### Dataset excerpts
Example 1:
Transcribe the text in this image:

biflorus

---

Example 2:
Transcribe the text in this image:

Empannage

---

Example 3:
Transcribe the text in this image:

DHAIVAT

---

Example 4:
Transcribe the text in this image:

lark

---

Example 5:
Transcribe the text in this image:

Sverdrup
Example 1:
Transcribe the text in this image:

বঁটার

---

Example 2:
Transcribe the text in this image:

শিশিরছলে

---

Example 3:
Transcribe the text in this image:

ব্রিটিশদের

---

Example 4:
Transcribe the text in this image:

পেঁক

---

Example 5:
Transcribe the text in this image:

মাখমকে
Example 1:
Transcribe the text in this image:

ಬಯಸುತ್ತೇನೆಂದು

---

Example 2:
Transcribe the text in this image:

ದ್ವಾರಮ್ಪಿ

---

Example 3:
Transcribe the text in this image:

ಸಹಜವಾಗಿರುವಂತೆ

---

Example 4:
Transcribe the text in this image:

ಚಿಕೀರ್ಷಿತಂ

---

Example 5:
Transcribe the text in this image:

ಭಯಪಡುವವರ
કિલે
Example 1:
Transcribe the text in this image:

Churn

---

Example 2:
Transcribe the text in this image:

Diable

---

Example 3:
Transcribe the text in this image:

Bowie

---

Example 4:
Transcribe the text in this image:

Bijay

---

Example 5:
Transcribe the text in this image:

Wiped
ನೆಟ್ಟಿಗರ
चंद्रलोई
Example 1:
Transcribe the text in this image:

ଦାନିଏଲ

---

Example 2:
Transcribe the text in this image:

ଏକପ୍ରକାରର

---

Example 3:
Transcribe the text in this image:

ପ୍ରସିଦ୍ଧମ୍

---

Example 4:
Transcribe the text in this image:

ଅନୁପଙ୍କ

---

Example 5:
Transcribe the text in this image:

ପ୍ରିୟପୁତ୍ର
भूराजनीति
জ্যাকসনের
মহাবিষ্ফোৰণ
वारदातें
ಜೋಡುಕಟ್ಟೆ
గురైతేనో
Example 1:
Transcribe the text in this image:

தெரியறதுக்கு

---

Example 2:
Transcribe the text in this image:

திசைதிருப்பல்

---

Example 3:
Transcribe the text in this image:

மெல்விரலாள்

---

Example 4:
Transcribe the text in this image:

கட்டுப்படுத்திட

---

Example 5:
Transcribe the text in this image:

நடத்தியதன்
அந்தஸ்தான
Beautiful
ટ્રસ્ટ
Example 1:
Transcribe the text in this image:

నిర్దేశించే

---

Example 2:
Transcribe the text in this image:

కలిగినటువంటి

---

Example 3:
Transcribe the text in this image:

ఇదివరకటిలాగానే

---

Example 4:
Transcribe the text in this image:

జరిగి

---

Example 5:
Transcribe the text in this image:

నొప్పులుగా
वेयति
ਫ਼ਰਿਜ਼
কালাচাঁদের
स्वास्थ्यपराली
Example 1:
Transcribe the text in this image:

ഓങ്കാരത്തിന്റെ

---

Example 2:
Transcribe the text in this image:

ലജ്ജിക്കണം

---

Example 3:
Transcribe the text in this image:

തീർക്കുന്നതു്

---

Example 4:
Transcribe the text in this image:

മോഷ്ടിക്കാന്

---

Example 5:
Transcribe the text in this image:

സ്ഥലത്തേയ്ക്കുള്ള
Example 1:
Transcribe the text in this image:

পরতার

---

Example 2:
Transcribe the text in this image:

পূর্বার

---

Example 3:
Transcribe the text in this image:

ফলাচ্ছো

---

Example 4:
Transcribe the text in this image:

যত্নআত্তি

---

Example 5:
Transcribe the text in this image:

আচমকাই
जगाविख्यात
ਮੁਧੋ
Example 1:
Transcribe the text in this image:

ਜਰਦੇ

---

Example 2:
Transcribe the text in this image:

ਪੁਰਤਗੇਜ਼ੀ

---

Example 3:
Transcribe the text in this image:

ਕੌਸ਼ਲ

### Your assignment
Every single record is to be set down again, unaltered.

### Solved exercise
Example 1:
Transcribe the text in this image:

biflorus

---

Example 2:
Transcribe the text in this image:

Empannage

---

Example 3:
Transcribe the text in this image:

DHAIVAT

---

Example 4:
Transcribe the text in this image:

lark

---

Example 5:
Transcribe the text in this image:

Sverdrup
Example 1:
Transcribe the text in this image:

বঁটার

---

Example 2:
Transcribe the text in this image:

শিশিরছলে

---

Example 3:
Transcribe the text in this image:

ব্রিটিশদের

---

Example 4:
Transcribe the text in this image:

পেঁক

---

Example 5:
Transcribe the text in this image:

মাখমকে
Example 1:
Transcribe the text in this image:

ಬಯಸುತ್ತೇನೆಂದು

---

Example 2:
Transcribe the text in this image:

ದ್ವಾರಮ್ಪಿ

---

Example 3:
Transcribe the text in this image:

ಸಹಜವಾಗಿರುವಂತೆ

---

Example 4:
Transcribe the text in this image:

ಚಿಕೀರ್ಷಿತಂ

---

Example 5:
Transcribe the text in this image:

ಭಯಪಡುವವರ
કિલે
Example 1:
Transcribe the text in this image:

Churn

---

Example 2:
Transcribe the text in this image:

Diable

---

Example 3:
Transcribe the text in this image:

Bowie

---

Example 4:
Transcribe the text in this image:

Bijay

---

Example 5:
Transcribe the text in this image:

Wiped
ನೆಟ್ಟಿಗರ
चंद्रलोई
Example 1:
Transcribe the text in this image:

ଦାନିଏଲ

---

Example 2:
Transcribe the text in this image:

ଏକପ୍ରକାରର

---

Example 3:
Transcribe the text in this image:

ପ୍ରସିଦ୍ଧମ୍

---

Example 4:
Transcribe the text in this image:

ଅନୁପଙ୍କ

---

Example 5:
Transcribe the text in this image:

ପ୍ରିୟପୁତ୍ର
भूराजनीति
জ্যাকসনের
মহাবিষ্ফোৰণ
वारदातें
ಜೋಡುಕಟ್ಟೆ
గురైతేనో
Example 1:
Transcribe the text in this image:

தெரியறதுக்கு

---

Example 2:
Transcribe the text in this image:

திசைதிருப்பல்

---

Example 3:
Transcribe the text in this image:

மெல்விரலாள்

---

Example 4:
Transcribe the text in this image:

கட்டுப்படுத்திட

---

Example 5:
Transcribe the text in this image:

நடத்தியதன்
அந்தஸ்தான
Beautiful
ટ્રસ્ટ
Example 1:
Transcribe the text in this image:

నిర్దేశించే

---

Example 2:
Transcribe the text in this image:

కలిగినటువంటి

---

Example 3:
Transcribe the text in this image:

ఇదివరకటిలాగానే

---

Example 4:
Transcribe the text in this image:

జరిగి

---

Example 5:
Transcribe the text in this image:

నొప్పులుగా
वेयति
ਫ਼ਰਿਜ਼
কালাচাঁদের
स्वास्थ्यपराली
Example 1:
Transcribe the text in this image:

ഓങ്കാരത്തിന്റെ

---

Example 2:
Transcribe the text in this image:

ലജ്ജിക്കണം

---

Example 3:
Transcribe the text in this image:

തീർക്കുന്നതു്

---

Example 4:
Transcribe the text in this image:

മോഷ്ടിക്കാന്

---

Example 5:
Transcribe the text in this image:

സ്ഥലത്തേയ്ക്കുള്ള
Example 1:
Transcribe the text in this image:

পরতার

---

Example 2:
Transcribe the text in this image:

পূর্বার

---

Example 3:
Transcribe the text in this image:

ফলাচ্ছো

---

Example 4:
Transcribe the text in this image:

যত্নআত্তি

---

Example 5:
Transcribe the text in this image:

আচমকাই
जगाविख्यात
ਮੁਧੋ
Example 1:
Transcribe the text in this image:

ਜਰਦੇ

---

Example 2:
Transcribe the text in this image:

ਪੁਰਤਗੇਜ਼ੀ

---

Example 3:
Transcribe the text in this image:

ਕੌਸ਼ਲ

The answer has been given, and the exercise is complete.